Hollywood has made terror into something that concerns cinema directly - more than, but at the same time, less than a political question. By a sort of paradox, it is the uncertainty behind its stance that has enabled it to redefine a positive aspect from the image. Terror has become an art form - the glorious revival of a certain type of ghost (Homecoming, War of the Worlds, Land of the Dead), the rebuilding of the stage as if for a traditional piece of drama (V for Vendetta), the resurgence of the human grotesque (The Departed). It is like they are all crying out for a masquerade ! Already these masks are identical to V’s mask, several hundred thousand of which he distributed throughout England. They have become a skin - the terror that they show or hide is less the occurrence or the retraction of an explosion on screen than the new regime of visibility, that is, the plot. This was confirmed in Zodiac at the beginning of the summer. The uncatchable killer contaminates every part of the screen with the clues that he leaves, the portraits that Graysmith, the cartoonist, draws of him or via the digital special effects that David Fincher employs to capture the magic of July 4 in the background, to overhang the Golden Gate Bridge or to follow the route of a taxi in San Francisco from above.
We can see that the drift of thought engendered by the releases from the ‘cinema of terrorism’ has brought together our obsession with all things digital and our questioning of the reappropriation of technology (inside the picture and in its creation) under the heading ‘subtle’. From terror to cinema “entering our heads before being transformed into something tangible”, there is only a small and decisive gap between the content and the form - it is the same immanence, the same contemporary signature.
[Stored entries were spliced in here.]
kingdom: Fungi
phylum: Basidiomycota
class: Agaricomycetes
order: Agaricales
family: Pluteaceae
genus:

As Giorgio Agamben has said, “The more that devices such as mobile phones become invasive and disseminate their power to every aspect of our lives, the more government will find itself facing an untouchable element - an element that will appear to avoid capture, but readily submits to it.”
A terror for everyone - what does it mean exactly ? It means that terror has become both good and bad - untouchable. Agamben again states, “In the eyes of the state (and perhaps the state is right), no one resembles a terrorist more than an ordinary man.” If terror threatens everywhere, as of now, each of us can wear the disguise, either as an irony or as an armour ; to be outrageous or to remain incognito. In the shadow and the horizon of September 11, these alternatives have been those of an American cinema balancing between a fatalism and a reaffirmation of the left. They will have helped the cinema regain confidence in the images it projects and in its strength to intervene. They will also have helped it to move farther afield, to Iraq - and we will follow it.